There’s a misconception in our industry: The more services I offer, and the wider my service area is, the more work I’m going to get.
This could not be further from the truth. We have 25,031 private investigative agencies in the United States, about 20,000 of which have fewer than five employees. There’s nothing wrong with being a small agency serving local clients.
Some folks don’t seem to realize that. We get calls from private investigators who offer “international services” because they’re a member of an association with international investigators. Large companies and savvy customers are going to know you’re not international. Why? Because your website doesn’t look the part. Because your phone number is attached to a cellphone.
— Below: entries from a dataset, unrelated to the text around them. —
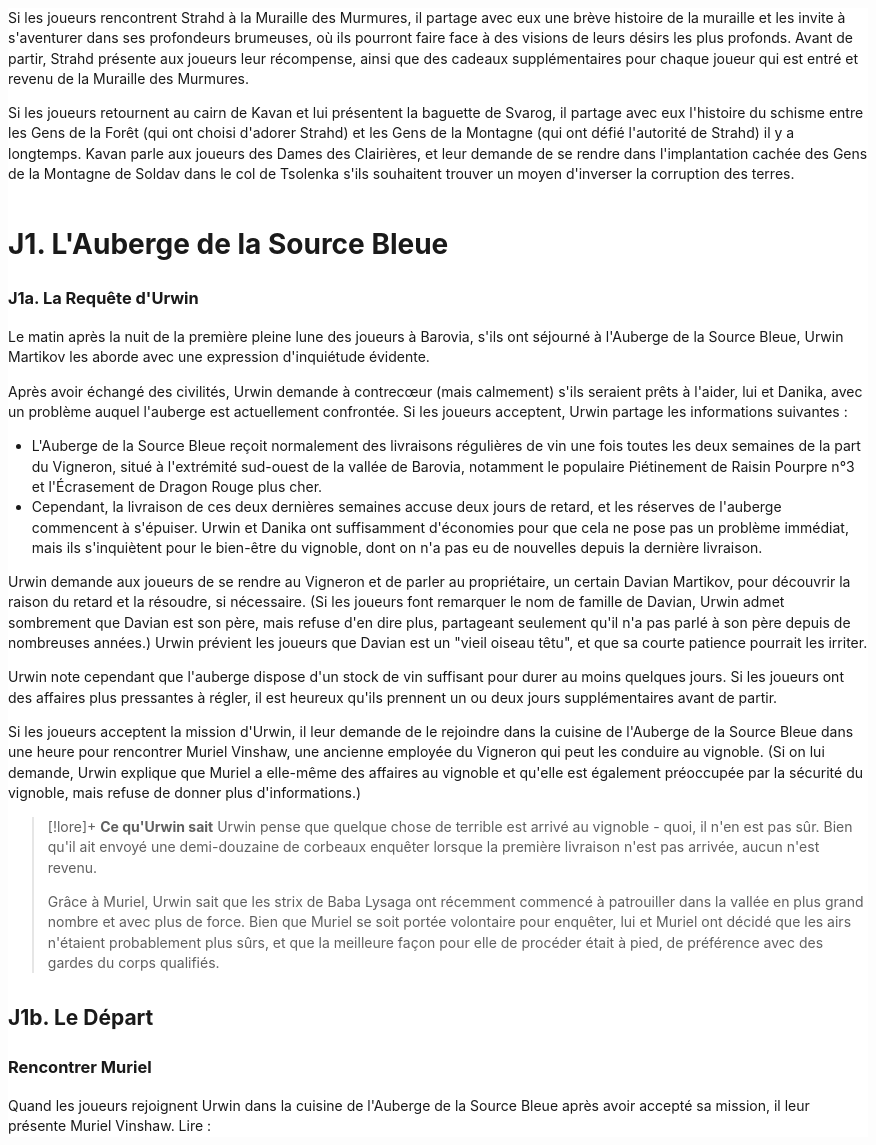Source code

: Si les joueurs rencontrent Strahd à la Muraille des Murmures, il partage avec eux une brève histoire de la muraille et les invite à s'aventurer dans ses profondeurs brumeuses, où ils pourront faire face à des visions de leurs désirs les plus profonds. Avant de partir, Strahd présente aux joueurs leur récompense, ainsi que des cadeaux supplémentaires pour chaque joueur qui est entré et revenu de la Muraille des Murmures.

Si les joueurs retournent au cairn de Kavan et lui présentent la baguette de Svarog, il partage avec eux l'histoire du schisme entre les Gens de la Forêt (qui ont choisi d'adorer Strahd) et les Gens de la Montagne (qui ont défié l'autorité de Strahd) il y a longtemps. Kavan parle aux joueurs des Dames des Clairières, et leur demande de se rendre dans l'implantation cachée des Gens de la Montagne de Soldav dans le col de Tsolenka s'ils souhaitent trouver un moyen d'inverser la corruption des terres.

# J1. L'Auberge de la Source Bleue
### J1a. La Requête d'Urwin
Le matin après la nuit de la première pleine lune des joueurs à Barovia, s'ils ont séjourné à l'Auberge de la Source Bleue, Urwin Martikov les aborde avec une expression d'inquiétude évidente.

Après avoir échangé des civilités, Urwin demande à contrecœur (mais calmement) s'ils seraient prêts à l'aider, lui et Danika, avec un problème auquel l'auberge est actuellement confrontée. Si les joueurs acceptent, Urwin partage les informations suivantes :

* L'Auberge de la Source Bleue reçoit normalement des livraisons régulières de vin une fois toutes les deux semaines de la part du Vigneron, situé à l'extrémité sud-ouest de la vallée de Barovia, notamment le populaire Piétinement de Raisin Pourpre n°3 et l'Écrasement de Dragon Rouge plus cher.
* Cependant, la livraison de ces deux dernières semaines accuse deux jours de retard, et les réserves de l'auberge commencent à s'épuiser. Urwin et Danika ont suffisamment d'économies pour que cela ne pose pas un problème immédiat, mais ils s'inquiètent pour le bien-être du vignoble, dont on n'a pas eu de nouvelles depuis la dernière livraison.

Urwin demande aux joueurs de se rendre au Vigneron et de parler au propriétaire, un certain Davian Martikov, pour découvrir la raison du retard et la résoudre, si nécessaire. (Si les joueurs font remarquer le nom de famille de Davian, Urwin admet sombrement que Davian est son père, mais refuse d'en dire plus, partageant seulement qu'il n'a pas parlé à son père depuis de nombreuses années.) Urwin prévient les joueurs que Davian est un "vieil oiseau têtu", et que sa courte patience pourrait les irriter.

Urwin note cependant que l'auberge dispose d'un stock de vin suffisant pour durer au moins quelques jours. Si les joueurs ont des affaires plus pressantes à régler, il est heureux qu'ils prennent un ou deux jours supplémentaires avant de partir.

Si les joueurs acceptent la mission d'Urwin, il leur demande de le rejoindre dans la cuisine de l'Auberge de la Source Bleue dans une heure pour rencontrer Muriel Vinshaw, une ancienne employée du Vigneron qui peut les conduire au vignoble. (Si on lui demande, Urwin explique que Muriel a elle-même des affaires au vignoble et qu'elle est également préoccupée par la sécurité du vignoble, mais refuse de donner plus d'informations.)

> [!lore]+ **Ce qu'Urwin sait**
> Urwin pense que quelque chose de terrible est arrivé au vignoble - quoi, il n'en est pas sûr. Bien qu'il ait envoyé une demi-douzaine de corbeaux enquêter lorsque la première livraison n'est pas arrivée, aucun n'est revenu.
>  
> Grâce à Muriel, Urwin sait que les strix de Baba Lysaga ont récemment commencé à patrouiller dans la vallée en plus grand nombre et avec plus de force. Bien que Muriel se soit portée volontaire pour enquêter, lui et Muriel ont décidé que les airs n'étaient probablement plus sûrs, et que la meilleure façon pour elle de procéder était à pied, de préférence avec des gardes du corps qualifiés.
## J1b. Le Départ 
### Rencontrer Muriel
Quand les joueurs rejoignent Urwin dans la cuisine de l'Auberge de la Source Bleue après avoir accepté sa mission, il leur présente Muriel Vinshaw. Lire :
Because last time you answered, your baby was crying in the background.
If your local market doesn’t know you’re a private investigator yet, you’re not ready for a national push. Join the Chamber of Commerce, Rotary Club, BNI, or local Master Mind Groups – farm your local community. Once your community knows about you, then you can consider growing from your location.
Marketing takes time, money, patience, and trust. If you use marketing strategies correctly and provide a good service, your company will grow – in time. As I’ve learned from my piloting experience, it takes hours of practice before you ever fly solo, and years of purposeful training before you stop spending and start earning.
So if you want to soar (and earn) as an entrepreneur, stop wasting resources on the mistakes I mentioned above.
Or don’t … you’re an adult. It’s your time and money.
As for me, I want to live every day like it’s another day in paradise. That’s why I plan to keep up my flying lessons until I earn a commercial pilot’s license and flight instructor certificate. Because being a pilot is only a waste of time and money if I give up too soon, before I start seeing the payoff.